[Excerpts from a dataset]
────

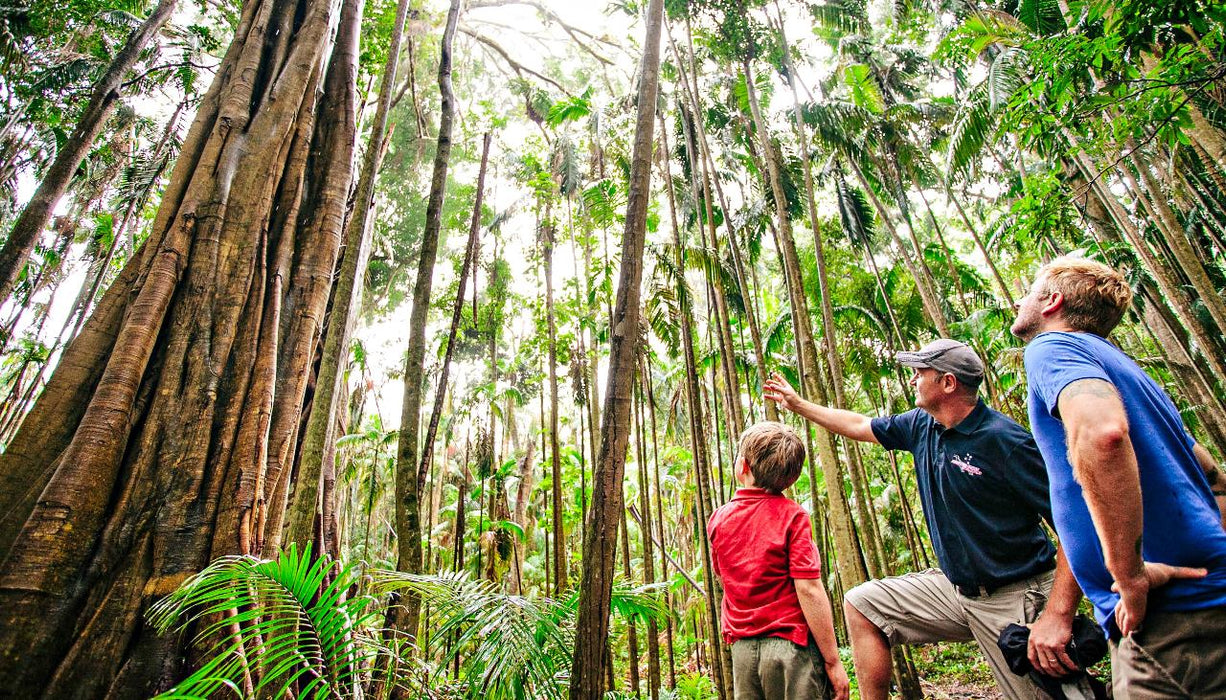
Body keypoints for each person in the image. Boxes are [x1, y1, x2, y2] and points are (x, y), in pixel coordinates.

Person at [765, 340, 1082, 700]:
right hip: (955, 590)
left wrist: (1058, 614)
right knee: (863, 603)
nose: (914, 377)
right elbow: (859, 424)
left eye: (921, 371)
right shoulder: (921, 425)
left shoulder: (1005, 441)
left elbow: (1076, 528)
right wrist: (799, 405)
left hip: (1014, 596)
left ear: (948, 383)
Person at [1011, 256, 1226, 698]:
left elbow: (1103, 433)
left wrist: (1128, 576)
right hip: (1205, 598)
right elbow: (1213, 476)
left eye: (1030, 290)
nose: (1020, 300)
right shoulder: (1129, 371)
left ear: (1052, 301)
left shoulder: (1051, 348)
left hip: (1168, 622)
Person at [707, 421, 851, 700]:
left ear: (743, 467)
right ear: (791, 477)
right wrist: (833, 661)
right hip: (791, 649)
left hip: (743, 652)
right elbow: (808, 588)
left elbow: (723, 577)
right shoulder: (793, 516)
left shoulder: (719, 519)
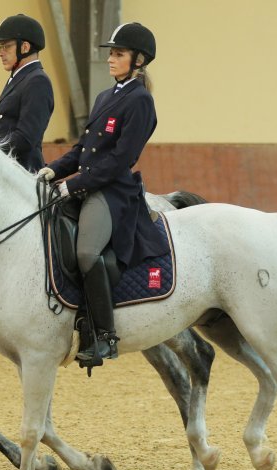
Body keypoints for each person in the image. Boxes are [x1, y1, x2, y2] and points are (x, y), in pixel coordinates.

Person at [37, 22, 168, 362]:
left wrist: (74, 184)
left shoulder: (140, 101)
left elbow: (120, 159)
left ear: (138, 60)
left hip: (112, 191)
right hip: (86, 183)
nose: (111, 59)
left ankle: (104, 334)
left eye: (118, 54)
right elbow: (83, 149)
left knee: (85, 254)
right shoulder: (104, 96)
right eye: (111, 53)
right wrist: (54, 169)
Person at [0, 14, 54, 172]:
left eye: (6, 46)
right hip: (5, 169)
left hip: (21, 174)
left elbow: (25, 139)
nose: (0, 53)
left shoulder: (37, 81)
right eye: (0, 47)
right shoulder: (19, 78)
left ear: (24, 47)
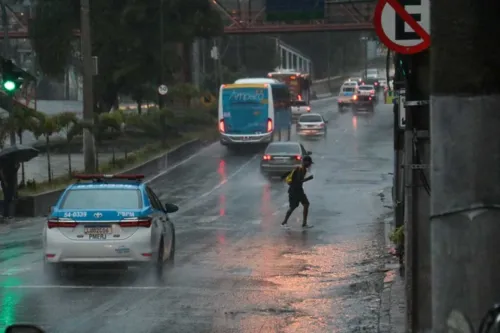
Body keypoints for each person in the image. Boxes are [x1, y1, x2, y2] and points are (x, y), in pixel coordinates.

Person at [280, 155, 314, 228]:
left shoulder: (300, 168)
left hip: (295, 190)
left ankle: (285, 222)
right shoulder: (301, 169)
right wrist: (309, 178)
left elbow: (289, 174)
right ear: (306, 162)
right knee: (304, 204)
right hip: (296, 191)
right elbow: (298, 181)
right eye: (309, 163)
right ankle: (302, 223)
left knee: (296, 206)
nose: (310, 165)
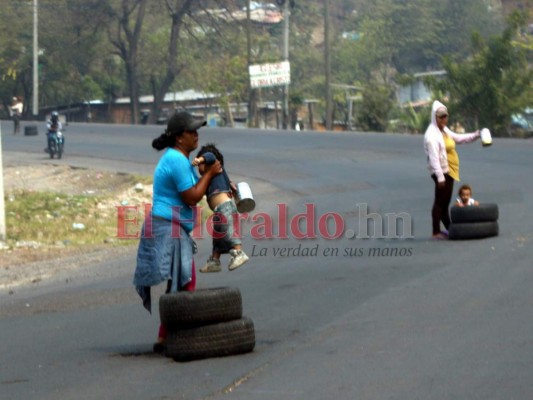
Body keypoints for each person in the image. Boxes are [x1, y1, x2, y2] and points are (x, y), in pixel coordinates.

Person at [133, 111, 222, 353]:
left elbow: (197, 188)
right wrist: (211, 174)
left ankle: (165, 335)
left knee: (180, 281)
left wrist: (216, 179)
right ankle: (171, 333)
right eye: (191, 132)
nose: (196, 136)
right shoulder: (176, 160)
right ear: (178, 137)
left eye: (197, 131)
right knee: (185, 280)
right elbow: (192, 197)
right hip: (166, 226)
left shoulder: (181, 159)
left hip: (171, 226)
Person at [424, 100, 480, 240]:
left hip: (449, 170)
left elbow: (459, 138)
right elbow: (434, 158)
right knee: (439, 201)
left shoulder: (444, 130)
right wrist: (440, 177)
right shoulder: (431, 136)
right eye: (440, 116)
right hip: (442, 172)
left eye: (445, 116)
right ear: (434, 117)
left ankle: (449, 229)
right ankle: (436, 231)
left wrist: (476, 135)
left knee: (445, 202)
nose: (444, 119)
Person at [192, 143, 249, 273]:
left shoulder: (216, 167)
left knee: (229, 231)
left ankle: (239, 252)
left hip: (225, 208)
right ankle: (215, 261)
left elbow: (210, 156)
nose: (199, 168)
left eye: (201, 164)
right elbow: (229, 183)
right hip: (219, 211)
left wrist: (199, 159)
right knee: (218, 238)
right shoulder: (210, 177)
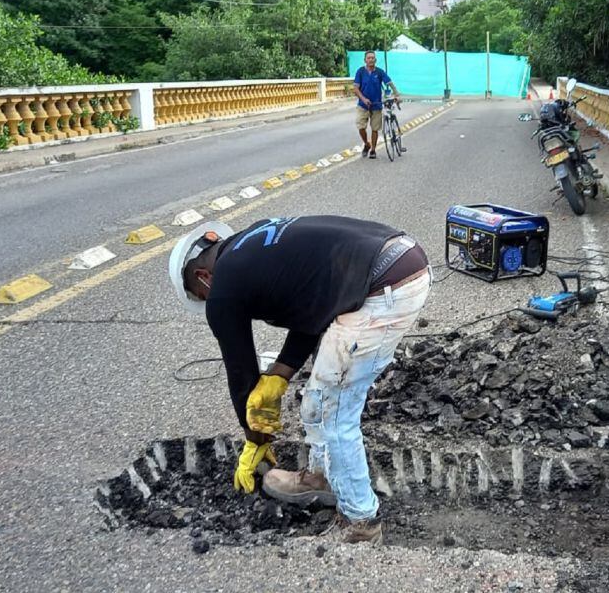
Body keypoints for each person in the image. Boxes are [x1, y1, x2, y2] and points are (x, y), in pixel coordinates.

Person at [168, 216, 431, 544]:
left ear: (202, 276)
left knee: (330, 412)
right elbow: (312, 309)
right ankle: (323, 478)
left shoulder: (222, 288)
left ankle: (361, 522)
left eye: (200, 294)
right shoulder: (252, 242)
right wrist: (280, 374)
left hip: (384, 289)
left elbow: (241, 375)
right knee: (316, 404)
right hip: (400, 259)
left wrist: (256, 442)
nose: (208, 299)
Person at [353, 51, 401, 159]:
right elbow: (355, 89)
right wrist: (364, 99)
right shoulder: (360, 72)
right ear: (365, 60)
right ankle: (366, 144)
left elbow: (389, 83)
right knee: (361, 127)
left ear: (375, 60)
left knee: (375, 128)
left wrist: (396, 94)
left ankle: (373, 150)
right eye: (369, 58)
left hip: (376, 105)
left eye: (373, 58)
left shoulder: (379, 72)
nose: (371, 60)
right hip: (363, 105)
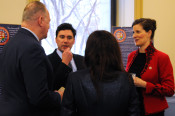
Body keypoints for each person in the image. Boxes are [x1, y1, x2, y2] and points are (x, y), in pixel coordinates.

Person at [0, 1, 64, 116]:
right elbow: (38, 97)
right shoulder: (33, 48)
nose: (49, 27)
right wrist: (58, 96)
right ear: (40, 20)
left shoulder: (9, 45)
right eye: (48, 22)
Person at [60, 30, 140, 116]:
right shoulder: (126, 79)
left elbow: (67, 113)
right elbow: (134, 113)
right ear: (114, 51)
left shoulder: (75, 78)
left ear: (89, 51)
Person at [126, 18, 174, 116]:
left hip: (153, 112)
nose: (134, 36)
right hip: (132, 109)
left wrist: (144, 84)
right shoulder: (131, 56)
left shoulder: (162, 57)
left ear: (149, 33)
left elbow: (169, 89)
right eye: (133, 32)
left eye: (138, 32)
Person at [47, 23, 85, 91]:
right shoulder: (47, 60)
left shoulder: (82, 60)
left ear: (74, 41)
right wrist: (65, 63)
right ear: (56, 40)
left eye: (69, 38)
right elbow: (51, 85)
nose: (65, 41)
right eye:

────

• Task details: The records are to be retyped in full and exactly, with no image carried over.

• Written response:
Body keypoints for each person in the image. Boxes are [x1, y1, x2, y2] and points are (x, y), in pixel coordinates.

Person at [765, 340, 1082, 700]:
right hip: (955, 590)
left wrist: (1058, 614)
right knee: (863, 603)
nose: (914, 377)
right elbow: (859, 424)
left eye: (921, 371)
right shoulder: (921, 425)
left shoulder: (1005, 441)
left elbow: (1076, 528)
right wrist: (799, 405)
left hip: (1014, 596)
left ear: (948, 383)
Person at [1011, 256, 1226, 698]:
left elbow: (1103, 433)
left wrist: (1128, 576)
right hip: (1205, 598)
right elbow: (1213, 476)
left eye: (1030, 290)
nose: (1020, 300)
right shoulder: (1129, 371)
left ear: (1052, 301)
left shoulder: (1051, 348)
left hip: (1168, 622)
Person at [707, 421, 851, 700]:
left ear: (743, 467)
right ear: (791, 477)
right wrist: (833, 661)
right hip: (791, 649)
left hip: (743, 652)
right elbow: (808, 588)
left elbow: (723, 577)
right shoulder: (793, 516)
left shoulder: (719, 519)
Body keypoints for each person in the image. Boxes are [x1, y1, x2, y2] and points are (x, y), in pixel coordinates.

Person at [37, 22, 168, 362]:
left wrist: (74, 184)
left shoulder: (140, 101)
left elbow: (120, 159)
left ear: (138, 60)
left hip: (112, 191)
right hip: (86, 183)
nose: (111, 59)
left ankle: (104, 334)
left eye: (118, 54)
right elbow: (83, 149)
left knee: (85, 254)
right shoulder: (104, 96)
right eye: (111, 53)
right wrist: (54, 169)
Person at [0, 14, 54, 172]:
left eye: (6, 46)
right hip: (5, 169)
left hip: (21, 174)
left elbow: (25, 139)
nose: (0, 53)
left shoulder: (37, 81)
right eye: (0, 47)
right shoulder: (19, 78)
left ear: (24, 47)
Body keypoints for each person in the image. Boxes are [x1, y1, x2, y2] and points are (x, y), in pixel coordinates.

Person at [280, 155, 314, 228]:
left shoulder: (300, 168)
left hip: (295, 190)
left ankle: (285, 222)
right shoulder: (301, 169)
right wrist: (309, 178)
left elbow: (289, 174)
right ear: (306, 162)
right knee: (304, 204)
right hip: (296, 191)
right elbow: (298, 181)
right eye: (309, 163)
right ankle: (302, 223)
left knee: (296, 206)
nose: (310, 165)
Body keypoints for each person in the image. Boxes are [x1, y1, x2, y2] and points are (x, y), in pixel coordinates.

Person at [133, 111, 222, 353]:
left elbow: (197, 188)
right wrist: (211, 174)
left ankle: (165, 335)
left knee: (180, 281)
left wrist: (216, 179)
right ankle: (171, 333)
right eye: (191, 132)
nose: (196, 136)
right shoulder: (176, 160)
right ear: (178, 137)
left eye: (197, 131)
right knee: (185, 280)
right elbow: (192, 197)
right hip: (166, 226)
left shoulder: (181, 159)
left hip: (171, 226)
Person at [424, 100, 480, 240]:
left hip: (449, 170)
left elbow: (459, 138)
right elbow: (434, 158)
right knee: (439, 201)
left shoulder: (444, 130)
right wrist: (440, 177)
right shoulder: (431, 136)
right eye: (440, 116)
right hip: (442, 172)
left eye: (445, 116)
right ear: (434, 117)
left ankle: (449, 229)
right ankle: (436, 231)
left wrist: (476, 135)
left knee: (445, 202)
nose: (444, 119)
Person at [192, 143, 249, 273]:
left shoulder: (216, 167)
left knee: (229, 231)
left ankle: (239, 252)
left hip: (225, 208)
right ankle: (215, 261)
left elbow: (210, 156)
nose: (199, 168)
left eye: (201, 164)
right elbow: (229, 183)
right hip: (219, 211)
left wrist: (199, 159)
right knee: (218, 238)
right shoulder: (210, 177)
Body keypoints for each person in the image. Boxes are [x1, y1, x2, y2] and points are (x, y), in pixel coordinates.

Person at [168, 216, 431, 544]:
left ear: (202, 276)
left knee: (330, 412)
right elbow: (312, 309)
right ankle: (323, 478)
left shoulder: (222, 288)
left ankle: (361, 522)
left eye: (200, 294)
right shoulder: (252, 242)
right wrist: (280, 374)
left hip: (384, 289)
left elbow: (241, 375)
right knee: (316, 404)
right hip: (400, 259)
left wrist: (256, 442)
nose: (208, 299)
Person at [353, 51, 401, 159]:
right elbow: (355, 89)
right wrist: (364, 99)
right shoulder: (360, 72)
right ear: (365, 60)
right ankle: (366, 144)
left elbow: (389, 83)
right knee: (361, 127)
left ear: (375, 60)
left knee: (375, 128)
left wrist: (396, 94)
left ankle: (373, 150)
right eye: (369, 58)
left hip: (376, 105)
left eye: (373, 58)
left shoulder: (379, 72)
nose: (371, 60)
right hip: (363, 105)
Body keypoints for each person in the image. Boxes are [x1, y1, x2, y2] and points are (x, y), in pixel coordinates.

Person at [0, 1, 64, 116]:
right elbow: (38, 97)
right shoulder: (33, 48)
nose: (49, 27)
right wrist: (58, 96)
right ear: (40, 20)
left shoulder: (9, 45)
right eye: (48, 22)
Person at [60, 30, 140, 116]:
right shoulder: (126, 79)
left elbow: (67, 113)
right elbow: (134, 113)
right ear: (114, 51)
left shoulder: (75, 78)
left ear: (89, 51)
Person at [126, 18, 174, 116]:
left hip: (153, 112)
nose: (134, 36)
right hip: (132, 109)
left wrist: (144, 84)
right shoulder: (131, 56)
left shoulder: (162, 57)
left ear: (149, 33)
left elbow: (169, 89)
right eye: (133, 32)
left eye: (138, 32)
Person at [47, 23, 85, 91]:
right shoulder: (47, 60)
left shoulder: (82, 60)
left ear: (74, 41)
right wrist: (65, 63)
right ear: (56, 40)
left eye: (69, 38)
right elbow: (51, 85)
nose: (65, 41)
right eye:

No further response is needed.